The checking for a connected device is easy enough because my use case allows me to assume that this particular thread will be the first to try to initiate communication with the port. I'm able to scan the available ports every minute or so and once I've found a port with the device on it I flag that port has having a device, close the port, then set an event so that the process that actually will use the device knows it can now connect on that port.
The disconnect detect is where I run into trouble. When I'm scanning for connected devices I can actually send data to the port to be sure that, if there is a device, it's the specific device I'm looking for. But once it's connected, that port will already be open by the other process and I can no longer open that port from the detect thread. So I am looking for a way to either open the port in a "listen mode" or something like that so I can just see if the device is still there.
I briefly came across something about watching the DSR or DTR line or something...but couldn't find any more or how to actually do it.
Any suggestions?
Edit: Looks like I need to clarify a little more... For detecting the disconnect, I cannot send data to the RS232 port in any way. Also, I cannot assume that another application actually has the port open. The device may be physically connected, but without and open connection...but I still can't risk sending data to it. I was hoping there was a way to just check that there was still power on that port or something like that.
It depends on the connected hardware whether there will be a change in the modem state registers when you disconnect the hardware, but if there is then you could check the state of for example the CTS or DSR line using the GetCommModemStatus() function.
There is however the problem that you need a file handle to the COM port to call any API function, and this is exclusive as the documentation of CreateFile() states:
The CreateFile function can create a handle to a communications resource, such as the serial port COM1. For communications resources, the dwCreationDisposition parameter must be OPEN_EXISTING, the dwShareMode parameter must be zero (exclusive access)
So you can not open the COM port to watch the line state while another process has the port opened for communication.
There are ways to do this, but they involve a driver. SysInternals has the Portmon tool, and a Google search will turn up some companies selling software for sharing COM port access between applications, but AFAIK simultaneous access is impossible using the standard API.
Sounds like it might be a good idea to have that process that will give notification of connected and disconnected events also relay the data to the other process.
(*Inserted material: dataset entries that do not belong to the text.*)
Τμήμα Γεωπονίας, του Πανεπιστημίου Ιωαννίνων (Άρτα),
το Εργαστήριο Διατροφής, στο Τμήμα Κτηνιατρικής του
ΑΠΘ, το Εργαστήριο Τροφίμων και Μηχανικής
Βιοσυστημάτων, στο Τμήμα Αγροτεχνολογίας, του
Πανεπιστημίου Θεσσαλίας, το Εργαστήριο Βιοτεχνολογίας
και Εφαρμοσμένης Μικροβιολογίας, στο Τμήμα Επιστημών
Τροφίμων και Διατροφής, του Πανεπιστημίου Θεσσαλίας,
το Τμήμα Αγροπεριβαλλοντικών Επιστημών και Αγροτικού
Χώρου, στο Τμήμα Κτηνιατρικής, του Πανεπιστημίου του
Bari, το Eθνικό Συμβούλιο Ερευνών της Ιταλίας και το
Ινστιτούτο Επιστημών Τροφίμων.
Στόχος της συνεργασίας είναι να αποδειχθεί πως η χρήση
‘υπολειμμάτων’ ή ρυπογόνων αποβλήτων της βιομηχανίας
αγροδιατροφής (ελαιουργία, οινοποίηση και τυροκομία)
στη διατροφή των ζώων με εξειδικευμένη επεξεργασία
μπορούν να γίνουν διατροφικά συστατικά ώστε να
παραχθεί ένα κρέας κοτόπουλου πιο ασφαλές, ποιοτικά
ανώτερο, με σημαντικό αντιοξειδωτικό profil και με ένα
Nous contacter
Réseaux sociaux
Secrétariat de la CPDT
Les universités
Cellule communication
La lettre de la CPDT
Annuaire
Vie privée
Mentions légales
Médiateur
Have your app work in layers such that there is a process that takes control of the RS232 connection and sends your upper layer app events: connected, disconnected, data available, etc.
I have done applications like this and its not really a language specific problem (unless you have no serial port access in your language).
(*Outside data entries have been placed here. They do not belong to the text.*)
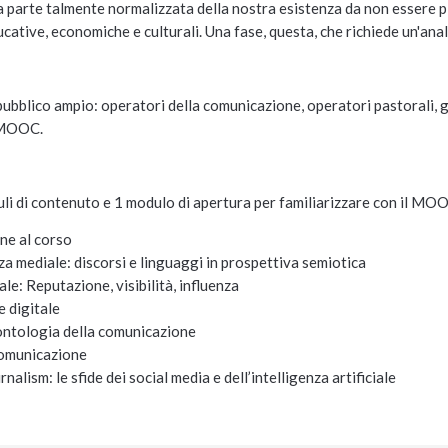
na parte talmente normalizzata della nostra esistenza da non essere
ucative, economiche e culturali. Una fase, questa, che richiede un'anal
 pubblico ampio: operatori della comunicazione, operatori pastorali, gio
l MOOC.
li di contenuto e 1 modulo di apertura per familiarizzare con il MOO
ne al corso
a mediale: discorsi e linguaggi in prospettiva semiotica
ale: Reputazione, visibilit
à
, influenza
 digitale
ontologia della comunicazione
omunicazione
rnalism: le sfide dei social media e dell
’
intelligenza artificiale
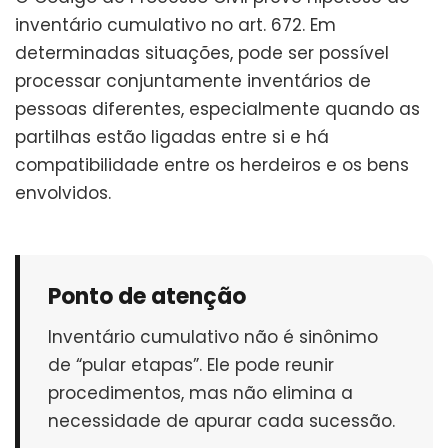
inventário cumulativo no art. 672. Em
determinadas situações, pode ser possível
processar conjuntamente inventários de
pessoas diferentes, especialmente quando as
partilhas estão ligadas entre si e há
compatibilidade entre os herdeiros e os bens
envolvidos.
Ponto de atenção
Inventário cumulativo não é sinônimo
de “pular etapas”. Ele pode reunir
procedimentos, mas não elimina a
necessidade de apurar cada sucessão.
My preferred solution has always been to have one thread per port, according to your configuration and the thread maintains a state which is accessible from some sort of controller.
The default condition is that the thread polls the port every few seconds and while there is no answer assume there is no device connected. Once a device seems to respond, change the state to indicate this is so.
I designed an application that had a number of queues: One with disconnected threads, one with connected, but idle threads and another with connected and busy threads. The controller moved threads between queues as they changed state.